The question “Quantify the MPG difference between automatic and manual transmissions” is harder to answer.
Based on the ‘bestFit’ (#Res7) model mpg ~ wt + qsec + am
we could conclude that (with a p < 0.05 confidence) cars with manual transmission have 2.9358 (say 3) more miles per gallon than automatic transmissions. The model seems clean with a p < 0.05 and R squared of 0.85
The residuals vs fitted chart however warns us that there is something missing in our model.

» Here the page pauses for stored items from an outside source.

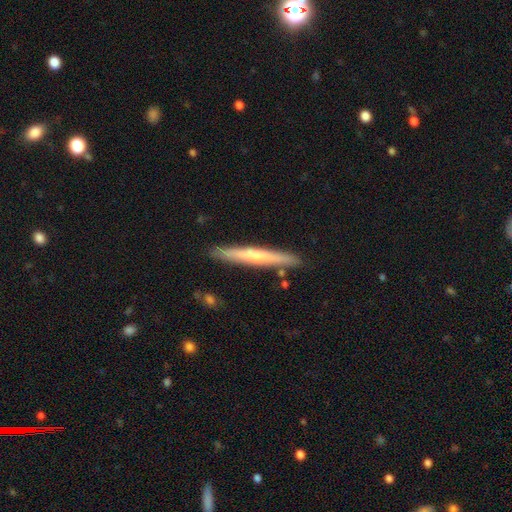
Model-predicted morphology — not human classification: smooth 48%, featured or disk 46%, star or artifact 5%. Down the decision tree: merging — none (88%).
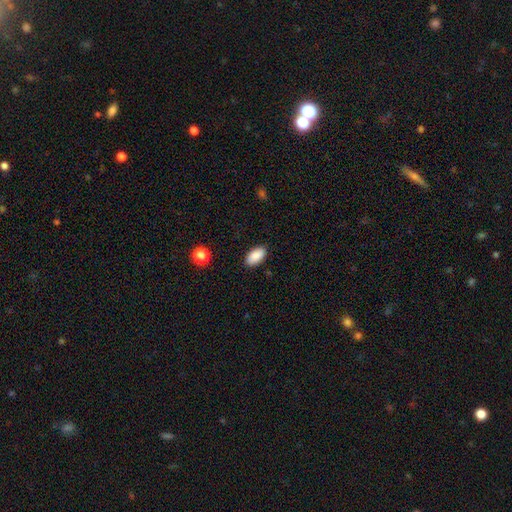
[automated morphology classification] A smooth galaxy with no disk features (89%) that is in between round and cigar-shaped (94%).

Vote fractions:
- Smooth or featured? smooth: 89% / star or artifact: 7% / featured or disk: 4%
- How rounded? in between: 94% / round: 3% / cigar-shaped: 3%
- Merging? none: 88% / minor disturbance: 9% / major disturbance: 2% / merger: 1%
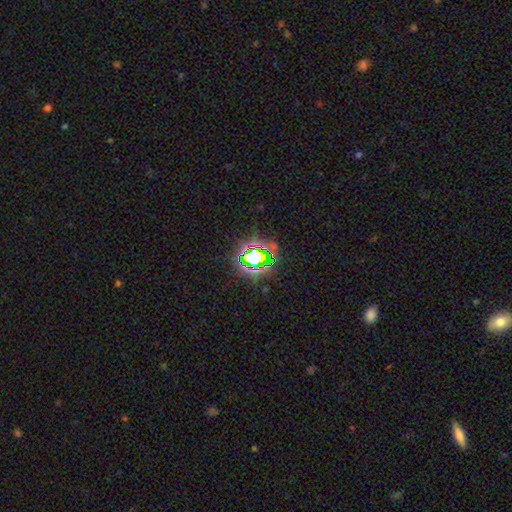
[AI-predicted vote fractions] This appears to be a star or artifact, not a galaxy (74%).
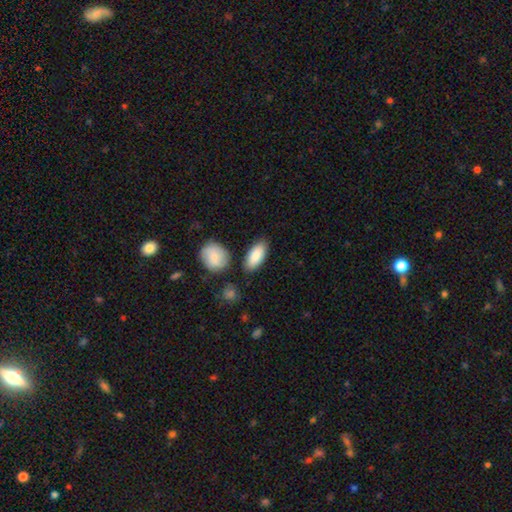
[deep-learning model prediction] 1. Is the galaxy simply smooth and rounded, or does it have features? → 86% smooth, 8% featured or disk, 6% star or artifact.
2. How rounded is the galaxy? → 89% in between, 8% cigar-shaped, 3% round.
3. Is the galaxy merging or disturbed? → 81% none, 11% minor disturbance, 6% merger, 3% major disturbance.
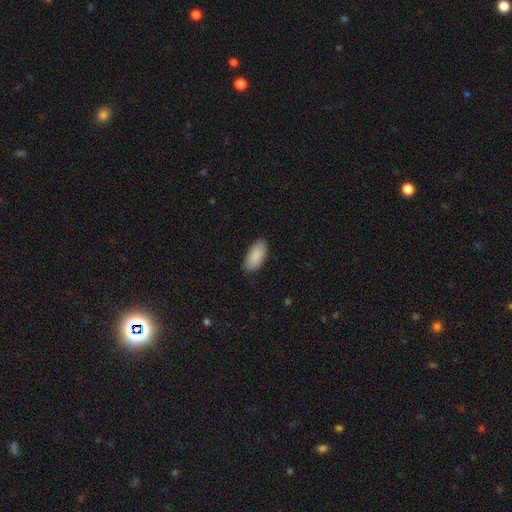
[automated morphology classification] smooth_or_featured: smooth (p=0.90) [alt: star or artifact p=0.06]
how_rounded: in between (p=0.92) [alt: cigar-shaped p=0.06]
merging: none (p=0.87) [alt: minor disturbance p=0.10]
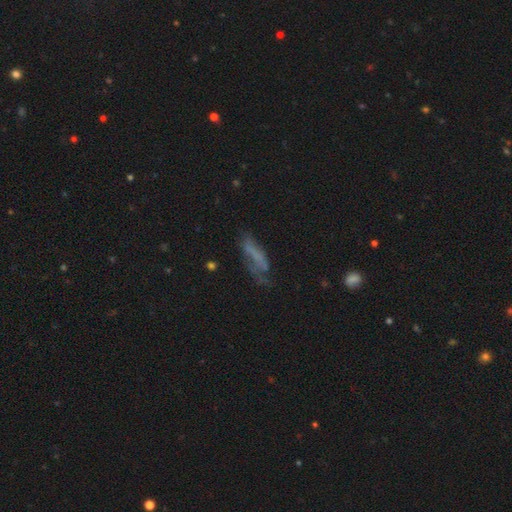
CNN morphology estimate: Smooth or featured? smooth (44%)
Merging? none (36%)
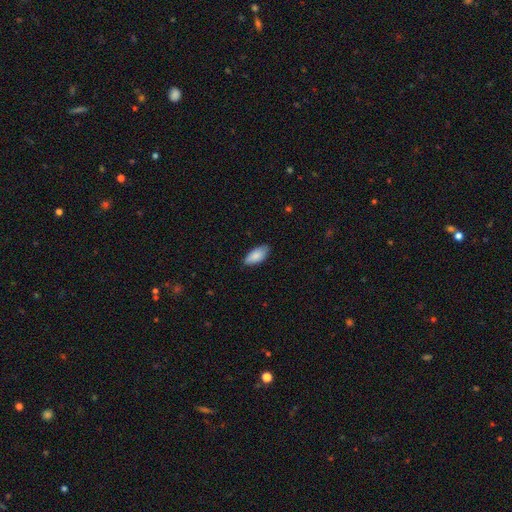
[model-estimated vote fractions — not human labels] A smooth galaxy with no disk features (83%) that is in between round and cigar-shaped (92%).

Vote fractions:
- Smooth or featured? smooth: 83% / featured or disk: 10% / star or artifact: 6%
- How rounded? in between: 92% / cigar-shaped: 6% / round: 2%
- Merging? none: 77% / minor disturbance: 19% / major disturbance: 3% / merger: 1%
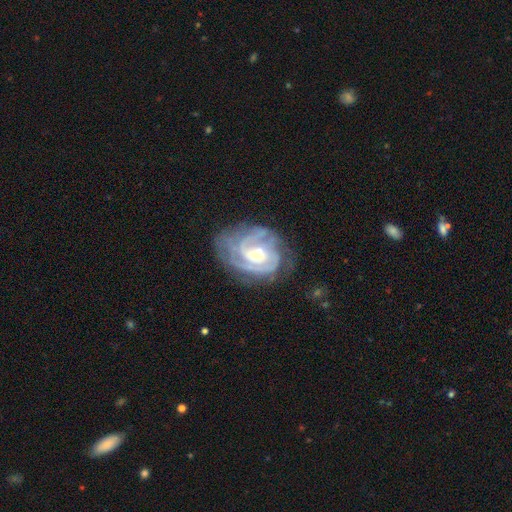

The real problem I think is that we only have 32 observations to train on (#Res1) and that observations hardly have overlap on the parameters ‘wt’ and ‘qsec’ (amongst others) if we look at the diagonal in the matrix chart (#Figure2)
Although the conclusion of ca. 3 mpg better performance on manual transmissions seems feasible, I cannot with confidence conclude that this model will fit all future observations.